Devoted Collie owner and Munro Society President, Anne Butler, shares her expert advice on how to look after your best friend on the hill.

Sharing a day on the hill, hiking with your dogs, is an enormously rewarding experience, but as dog owners, it’s our job to look after them as well as make sure they behave themselves around people and wildlife. 

Most dogs approach a day hiking on the hills with nothing less than total enthusiasm. They live in the moment, and the sights and smells invigorate them.

But we can’t just take a dog into the hills, expecting it to walk for miles while knowing how to behave in unfamiliar terrain.

Introduce them gradually, teach them how to behave appropriately, and over time they’ll become a trusted hilldog that will do you proud.

Responsibility when Hiking with your dog

If you’re planning on hiking with your dog, then you need to know that as owners, we are responsible for keeping our dogs safe and under control at all times.

The Countryside Code states that dogs should ‘always be kept under control and in sight’. In England, dogs must be kept on a lead around livestock on Open Access Land.

The Scottish Outdoor Access Code stipulates that dogs must be ‘kept under proper control’ and must not worry livestock.

Dogs must not be taken into fields where there are young animals; must be kept on a lead in fields where livestock are present; and must not disturb wildlife or ground nesting birds, which are particularly vulnerable between April and July.

It’s also important to remember that many people are not comfortable around dogs and can feel threatened by a loose dog running up to them.

Collie sitting on rock

Training and fitness

Hiking with your dog will need sufficient preparation, almost any breed of dog can be trained to become a reliable hilldog.
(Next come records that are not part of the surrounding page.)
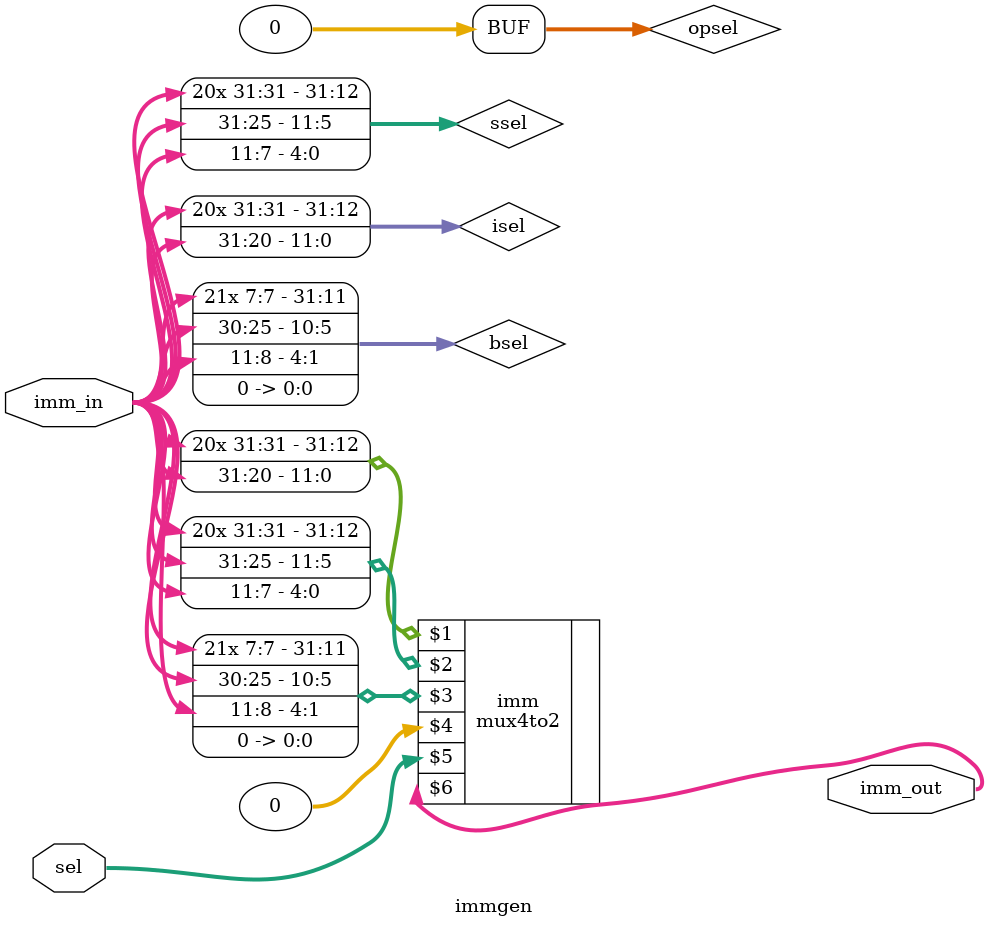
<source format=v>
module immgen(imm_in, sel, imm_out);

input  [31:0] imm_in ;
input  [1:0] sel;
wire [31:0] isel, ssel, bsel, opsel;

output [31:0] imm_out;


assign isel [11:0] = imm_in[31:20];
assign isel [31:12]= {20{imm_in[31]}};

assign ssel [11:0] = {imm_in[31:25],imm_in[11:7]};
assign ssel [31:12]= {20{imm_in[31]}};

assign bsel [0]= 1'b0;
assign bsel [11:1] = {imm_in[7], imm_in[30:25], imm_in[11:8]};
assign bsel [31:12]= {20{imm_in[7]}};

assign opsel = 32'b0;

mux4to2 imm (isel, ssel, bsel, opsel, sel, imm_out);//mux4to2 (I0, I1, I2, I3, sel, mux_out);

endmodule

</source>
It’s important not to over exercise a young dog or risk long term musculo-skeletal damage, so take advice from your vet on a suitable age to start them hillwalking. 

Like people, dogs need time to build up their fitness for long hikes. Start off with shorter walks, building up the time, distance, and ascent as they become fitter. 

Dogs are blessed with a natural sense of balance and will be able to negotiate steep ground with ease, but again, they will need to learn how to do this safely.

Guide them slowly across rough terrain using a harness and lead and soon it will become second nature.

Health and wellbeing

Our four legged friends are natural athletes and will end up tired and in need of rest after a long hike. They will use up huge amounts of energy on the hill and will need food and water during the day.

Kibble or a pouch of moist dog food will give an energy boost. Soft paws can become grazed or bruised when exposed to rocky terrain, but extra walks on pavements, tracks and paths will toughen paws up naturally over time.

It’s inevitable that your dog will pick up ticks during a walk and carrying a tick removal device is highly recommended. Check them over thoroughly at the end of the day.

It’s worth knowing what to do in an emergency if your dog becomes injured or unwell on the hill. Attending a dog first aid course will ensure you’re prepared to deal with an emergency.

As a last resort, Mountain Rescue teams may respond to a canine emergency if you are unable to get them off the hill yourself.

Hiking with your dog in warm weather

Dogs don’t cope well with heat, which is key to note when hiking with your dog in warm weather or through the summer months.

Plan your route via as many water sources as possible to allow them a drink and a paddle make sure you carry additional water and encourage them to drink regularly.

Wet food is better than dried during hot weather, and pink noses are prone to sunburn, so sun cream should be applied regularly. 

In wet and windy conditions, dogs can get cold very quickly. An insulated, waterproof jacket is needed to prevent the dog losing body heat and developing hypothermia. Regular snacks will also help to keep it warm during cold weather.

Crampons and paws don’t mix, and it is important that your dog is trained not to walk under your feet whilst wearing them. They don’t understand the danger of cornices and are best kept on a lead if there’s a chance of these on your planned route.

In soft snow, snowballs may form between the dog’s toes and will become painful. Paw wax or baby oil applied throughout the day will help prevent this. Long haired dogs are also prone to snowballing.

Try rubbing baby oil onto their legs, belly and tail to reduce this.

Knoydart. Ralph on the Stob Coire Odhair ridge.


It’s worth carrying a few extras when out with your newly trained mountain buddy. They should already be equipped with a collar and name tag with owner contact details, and you’ve remembered plenty of poo bags and their food and snacks.

A lead is essential, and a harness with handle is useful to assist the dog on steep ground. Add gauze dressings and Vetwrap self-adhesive bandages to your own first aid kit in case of a canine cut or scrape.

Lastly, while they are not infallible, a GPS tracker is one of the most reliable ways to locate a dog on the hill.